Bitcoin is down 43% from its October record near $126,000. Altcoins have been hammered even harder. And yet, the money keeps showing up.
U.S. spot bitcoin ETFs took in $180 million on March 13, according to flow trackers, with BlackRock's iShares Bitcoin Trust (IBIT) grabbing $144 million of that—about 80 cents of every dollar. That was day five in a row of positive flows, which by ETF standards counts as a winning streak.
Spot ether ETFs added another $26.7 million the same day. BlackRock's iShares Ethereum Trust (ETHA) was again the biggest buyer at $32.4 million, more than offsetting small redemptions from rival funds.
January and February were brutal: bitcoin ETFs bled $4.5 billion in net redemptions. Then on March 2, investors poured $521 million back in, breaking a five-week outflow streak. They haven't stopped buying since.
Perhaps the bigger story is what happened on March 12. BlackRock launched ETHB, a staked ethereum ETF that immediately gathered more than $100 million in assets and traded $15.5 million in volume on its first day.
ETHB charges a promotional fee of 0.12% on its first $2.5 billion in assets and offers investors roughly 3.1% annually in staking rewards on top of price appreciation. Coinbase Prime handles the staking, with about 82% of gross rewards passed through to shareholders.
"Some investors who already hold ether directly were staking it and weren't ready to move into an exchange-traded product because they would lose that feature," Jay Jacobs, BlackRock's U.S. head of equity ETFs, told CoinDesk. ETHB removes that obstacle.
BlackRock's crypto ETF franchise keeps growing around it. IBIT has taken in $62.9 billion in cumulative net inflows since its January 2024 launch, per Phemex data, making it one of the most successful ETF launches in history. ETHA holds roughly $6.5 billion. Together with ETHB, BlackRock now runs three spot crypto ETFs and commands the largest share of the roughly $93 billion U.S. bitcoin ETF market.
The inflow streak is notable given the timing. Bitcoin has pulled back from its January highs amid geopolitical tensions and macroeconomic uncertainty. Altcoins have fared worse, with several major tokens down 30% or more from recent peaks.
Yet institutional money keeps flowing into bitcoin and ether ETFs. That divergence, retail retreating from speculative altcoins while institutions accumulate the two largest cryptocurrencies, reflects a market that is splitting along risk lines.

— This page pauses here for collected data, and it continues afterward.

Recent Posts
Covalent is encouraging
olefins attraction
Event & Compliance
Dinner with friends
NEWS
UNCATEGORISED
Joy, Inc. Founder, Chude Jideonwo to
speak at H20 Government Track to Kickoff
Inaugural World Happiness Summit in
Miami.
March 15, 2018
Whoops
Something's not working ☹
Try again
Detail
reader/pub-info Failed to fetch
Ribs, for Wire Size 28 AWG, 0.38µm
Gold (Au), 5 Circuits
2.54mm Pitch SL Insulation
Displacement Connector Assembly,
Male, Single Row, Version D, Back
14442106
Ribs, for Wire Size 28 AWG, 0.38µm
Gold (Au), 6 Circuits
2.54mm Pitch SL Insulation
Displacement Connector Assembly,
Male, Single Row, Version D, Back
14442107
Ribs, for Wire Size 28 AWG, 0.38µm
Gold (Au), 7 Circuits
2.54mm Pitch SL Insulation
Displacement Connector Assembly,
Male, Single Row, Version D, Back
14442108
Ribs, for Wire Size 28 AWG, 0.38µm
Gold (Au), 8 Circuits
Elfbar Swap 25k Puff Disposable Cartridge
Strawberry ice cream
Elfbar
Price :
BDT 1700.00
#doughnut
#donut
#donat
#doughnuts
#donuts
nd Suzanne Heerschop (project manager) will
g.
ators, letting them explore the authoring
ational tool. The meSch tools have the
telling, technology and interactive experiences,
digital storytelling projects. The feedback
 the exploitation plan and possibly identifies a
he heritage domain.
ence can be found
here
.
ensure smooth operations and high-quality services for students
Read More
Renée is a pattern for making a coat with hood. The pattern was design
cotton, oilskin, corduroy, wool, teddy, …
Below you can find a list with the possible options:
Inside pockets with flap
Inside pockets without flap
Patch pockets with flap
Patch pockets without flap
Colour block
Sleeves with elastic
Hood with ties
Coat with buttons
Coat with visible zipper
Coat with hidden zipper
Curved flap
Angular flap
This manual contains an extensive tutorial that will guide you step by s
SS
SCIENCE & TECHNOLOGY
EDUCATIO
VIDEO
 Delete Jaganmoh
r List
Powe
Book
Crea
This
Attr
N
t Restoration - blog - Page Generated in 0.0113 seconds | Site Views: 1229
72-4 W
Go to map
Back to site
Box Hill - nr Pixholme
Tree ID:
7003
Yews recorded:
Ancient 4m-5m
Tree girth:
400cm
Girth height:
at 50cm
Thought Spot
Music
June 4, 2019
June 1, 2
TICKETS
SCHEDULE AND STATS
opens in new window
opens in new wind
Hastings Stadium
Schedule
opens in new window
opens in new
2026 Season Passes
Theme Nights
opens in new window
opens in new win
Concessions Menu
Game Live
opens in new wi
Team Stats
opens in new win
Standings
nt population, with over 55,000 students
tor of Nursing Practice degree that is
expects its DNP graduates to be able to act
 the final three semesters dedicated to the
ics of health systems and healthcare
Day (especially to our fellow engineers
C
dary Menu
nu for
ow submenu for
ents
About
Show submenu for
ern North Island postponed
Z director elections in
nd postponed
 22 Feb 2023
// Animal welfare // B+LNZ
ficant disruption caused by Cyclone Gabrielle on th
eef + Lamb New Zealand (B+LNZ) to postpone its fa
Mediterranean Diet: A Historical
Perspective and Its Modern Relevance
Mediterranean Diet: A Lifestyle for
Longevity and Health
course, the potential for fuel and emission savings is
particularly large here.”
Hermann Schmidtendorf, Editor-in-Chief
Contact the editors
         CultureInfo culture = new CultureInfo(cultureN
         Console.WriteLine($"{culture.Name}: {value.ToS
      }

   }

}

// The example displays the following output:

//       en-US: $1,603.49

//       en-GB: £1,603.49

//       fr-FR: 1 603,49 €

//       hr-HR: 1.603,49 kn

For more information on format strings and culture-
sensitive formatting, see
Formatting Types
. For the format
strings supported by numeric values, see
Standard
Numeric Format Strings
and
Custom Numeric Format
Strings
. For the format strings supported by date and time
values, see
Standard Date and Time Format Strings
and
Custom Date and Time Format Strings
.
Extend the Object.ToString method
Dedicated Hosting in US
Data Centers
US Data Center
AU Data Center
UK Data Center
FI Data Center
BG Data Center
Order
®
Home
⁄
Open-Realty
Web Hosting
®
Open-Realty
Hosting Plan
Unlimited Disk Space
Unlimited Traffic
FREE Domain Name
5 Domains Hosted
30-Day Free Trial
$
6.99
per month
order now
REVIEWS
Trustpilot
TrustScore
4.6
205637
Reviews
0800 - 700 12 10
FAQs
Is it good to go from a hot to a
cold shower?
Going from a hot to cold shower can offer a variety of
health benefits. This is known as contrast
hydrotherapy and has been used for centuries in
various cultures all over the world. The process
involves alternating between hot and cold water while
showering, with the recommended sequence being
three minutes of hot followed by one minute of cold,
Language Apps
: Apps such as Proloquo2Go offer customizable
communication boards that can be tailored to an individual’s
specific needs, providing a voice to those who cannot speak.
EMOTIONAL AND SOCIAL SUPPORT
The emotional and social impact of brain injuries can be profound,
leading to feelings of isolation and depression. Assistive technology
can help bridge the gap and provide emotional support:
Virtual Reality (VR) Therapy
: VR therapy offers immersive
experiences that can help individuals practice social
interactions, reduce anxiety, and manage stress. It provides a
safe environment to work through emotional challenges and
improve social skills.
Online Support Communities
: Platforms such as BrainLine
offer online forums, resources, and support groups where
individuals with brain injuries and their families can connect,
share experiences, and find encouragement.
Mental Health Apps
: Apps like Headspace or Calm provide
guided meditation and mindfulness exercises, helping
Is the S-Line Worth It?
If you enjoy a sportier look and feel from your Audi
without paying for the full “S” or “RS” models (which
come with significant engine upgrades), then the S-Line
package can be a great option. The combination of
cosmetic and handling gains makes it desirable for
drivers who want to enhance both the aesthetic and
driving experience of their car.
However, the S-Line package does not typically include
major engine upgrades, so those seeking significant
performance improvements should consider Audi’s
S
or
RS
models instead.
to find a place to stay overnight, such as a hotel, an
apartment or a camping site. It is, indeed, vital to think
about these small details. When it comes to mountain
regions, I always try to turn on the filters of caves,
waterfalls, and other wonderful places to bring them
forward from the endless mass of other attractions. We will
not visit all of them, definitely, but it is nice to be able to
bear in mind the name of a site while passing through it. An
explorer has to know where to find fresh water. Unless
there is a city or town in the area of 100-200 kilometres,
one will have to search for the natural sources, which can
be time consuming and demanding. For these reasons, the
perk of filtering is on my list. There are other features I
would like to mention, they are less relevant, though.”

Bitwise Europe head of research Andre Dragosch has been emphatic. "2026 is going to be an amazing year for bitcoin and cryptoassets," Dragosch said, predicting "an aggressive increase in net inflows into bitcoin ETFs" as major wealth managers like Wells Fargo, Bank of America and Vanguard open distribution channels to their advisory clients.
What comes next
The ETF flow data arrives as the product menu keeps expanding. Beyond ETHB, issuers have filed for spot ETFs tracking XRP, Solana, and multi-asset crypto baskets. Galaxy Digital projects net inflows into U.S. spot crypto ETFs will exceed $50 billion this year, more than double the $23 billion that flowed in during 2025.
Five days of inflows do not make a trend. But the pattern is hard to ignore: when prices fall, institutional money is flowing in through ETFs, not out. And the firm doing the most buying is BlackRock, whose CEO Larry Fink called bitcoin "an index of money laundering" in 2017. Today it runs three spot crypto funds and controls the largest slice of a $93 billion market.